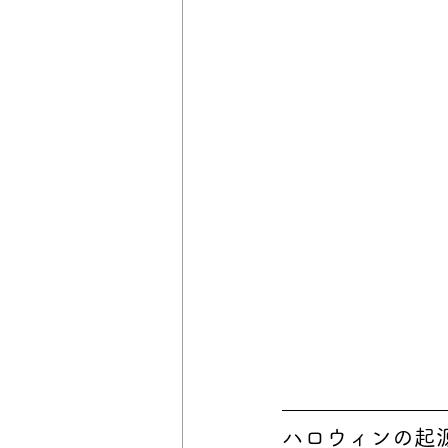
ハロウィンの起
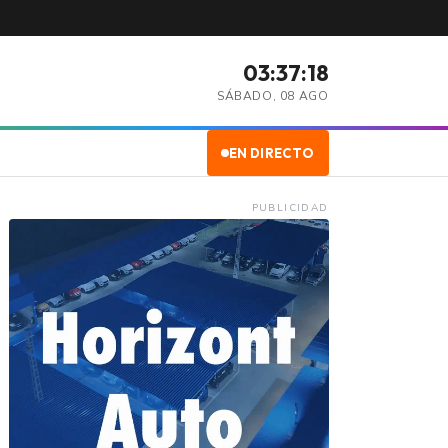
03:37:19
SÁBADO, 08 AGO
EN DIRECTO
PUBLICIDAD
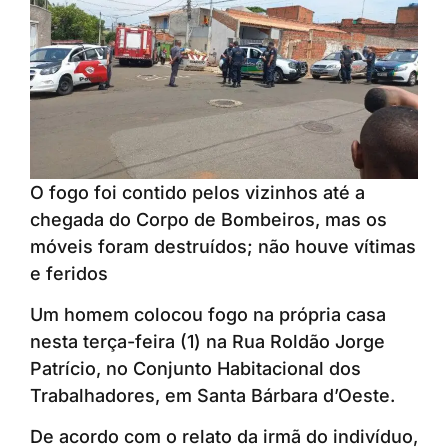
O fogo foi contido pelos vizinhos até a
chegada do Corpo de Bombeiros, mas os
móveis foram destruídos; não houve vítimas
e feridos
Um homem colocou fogo na própria casa
nesta terça-feira (1) na Rua Roldão Jorge
Patrício, no Conjunto Habitacional dos
Trabalhadores, em Santa Bárbara d’Oeste.
De acordo com o relato da irmã do indivíduo,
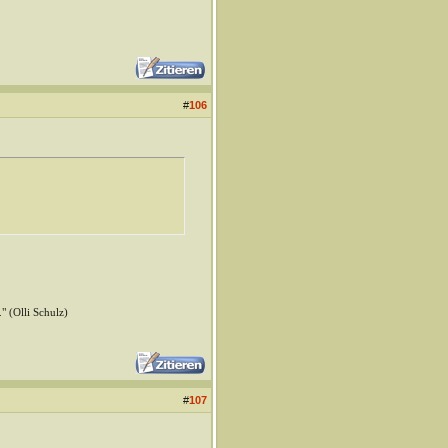
#
106
" (Olli Schulz)
#
107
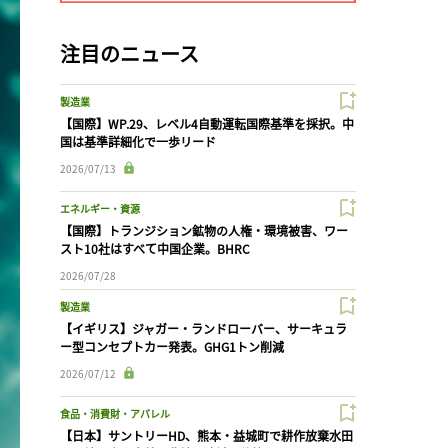
注目のニュース
製造業
【国際】WP.29、レベル4自動運転国際基準を採択。中
国は基準詳細化で一歩リード
2026/07/13
エネルギー・資源
【国際】トランジション鉱物の人権・環境被害、ワー
スト10社はすべて中国企業。BHRC
2026/07/28
製造業
【イギリス】ジャガー・ランドローバー、サーキュラ
ー型コンセプトカー発表。GHG1トン削減
2026/07/12
食品・消費財・アパレル
【日本】サントリーHD、熊本・益城町で耕作放棄水田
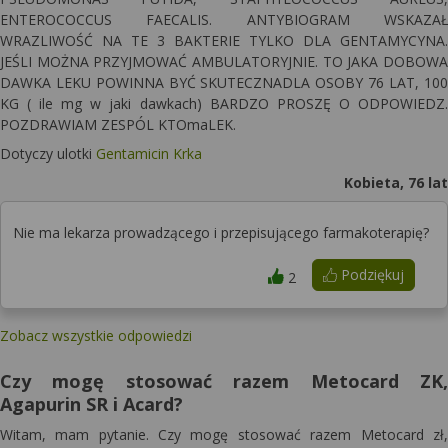
ENTEROCOCCUS FAECALIS. ANTYBIOGRAM WSKAZAŁ
WRAZLIWOŚĆ NA TE 3 BAKTERIE TYLKO DLA GENTAMYCYNA.
JEŚLI MOŻNA PRZYJMOWAĆ AMBULATORYJNIE. TO JAKA DOBOWA
DAWKA LEKU POWINNA BYĆ SKUTECZNADLA OSOBY 76 LAT, 100
KG ( ile mg w jaki dawkach) BARDZO PROSZĘ O ODPOWIEDZ.
POZDRAWIAM ZESPÓL KTOmaLEK.
Dotyczy ulotki
Gentamicin Krka
Kobieta, 76 lat
Nie ma lekarza prowadzącego i przepisującego farmakoterapię?
Podziękuj
2
Zobacz wszystkie odpowiedzi
Czy mogę stosować razem Metocard ZK,
Agapurin SR i Acard?
Witam, mam pytanie. Czy mogę stosować razem Metocard zł,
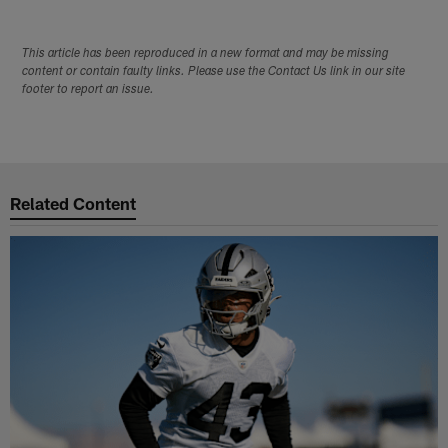
This article has been reproduced in a new format and may be missing
content or contain faulty links. Please use the Contact Us link in our site
footer to report an issue.
Related Content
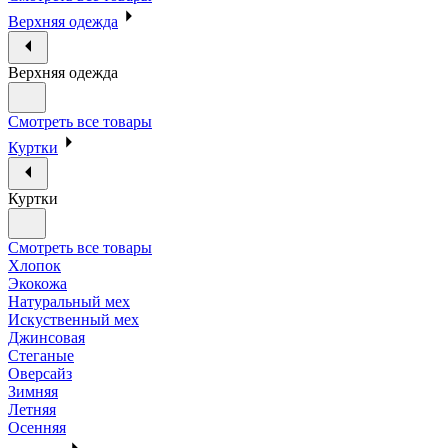
Верхняя одежда
Верхняя одежда
Смотреть все товары
Куртки
Куртки
Смотреть все товары
Хлопок
Экокожа
Натуральный мех
Искуственный мех
Джинсовая
Стеганые
Оверсайз
Зимняя
Летняя
Осенняя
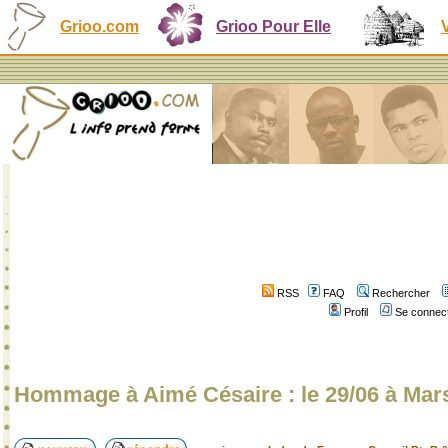
Grioo.com
Grioo Pour Elle
RSS
FAQ
Rechercher
Profil
Se connect
Hommage à Aimé Césaire : le 29/06 à Marse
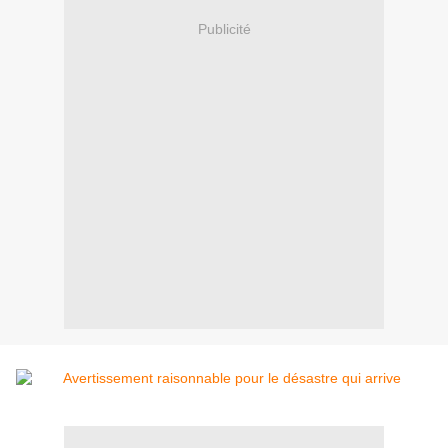
Publicité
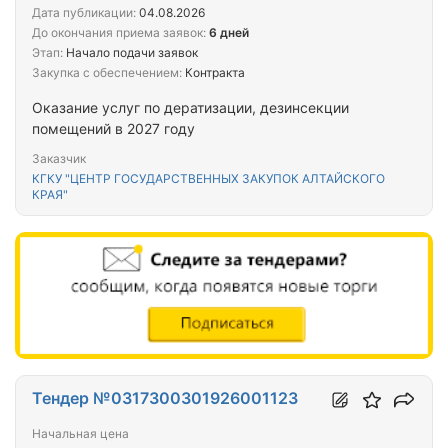
Дата публикации:
04.08.2026
До окончания приема заявок:
6 дней
Этап:
Начало подачи заявок
Закупка с обеспечением:
Контракта
Оказание услуг по дератизации, дезинсекции
помещений в 2027 году
Заказчик
КГКУ "ЦЕНТР ГОСУДАРСТВЕННЫХ ЗАКУПОК АЛТАЙСКОГО
КРАЯ"
Тендер №0317300301926001123
Начальная цена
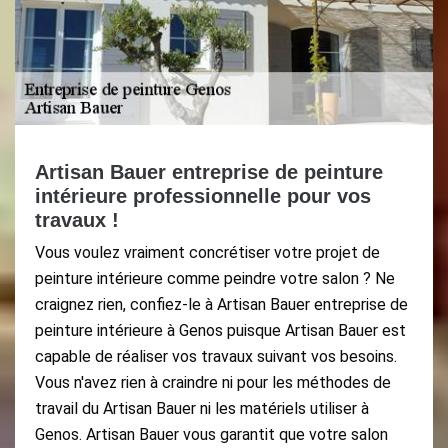
Artisan Bauer entreprise de peinture
intérieure professionnelle pour vos
travaux !
Vous voulez vraiment concrétiser votre projet de
peinture intérieure comme peindre votre salon ? Ne
craignez rien, confiez-le à Artisan Bauer entreprise de
peinture intérieure à Genos puisque Artisan Bauer est
capable de réaliser vos travaux suivant vos besoins.
Vous n'avez rien à craindre ni pour les méthodes de
travail du Artisan Bauer ni les matériels utiliser à
Genos. Artisan Bauer vous garantit que votre salon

====

* **PROBLEM DESCRIPTION**: Select and copy every line in the items above that contains the word "Genos".

* **TASK ANSWER**:
peinture intérieure à Genos puisque Artisan Bauer est
Genos. Artisan Bauer vous garantit que votre salon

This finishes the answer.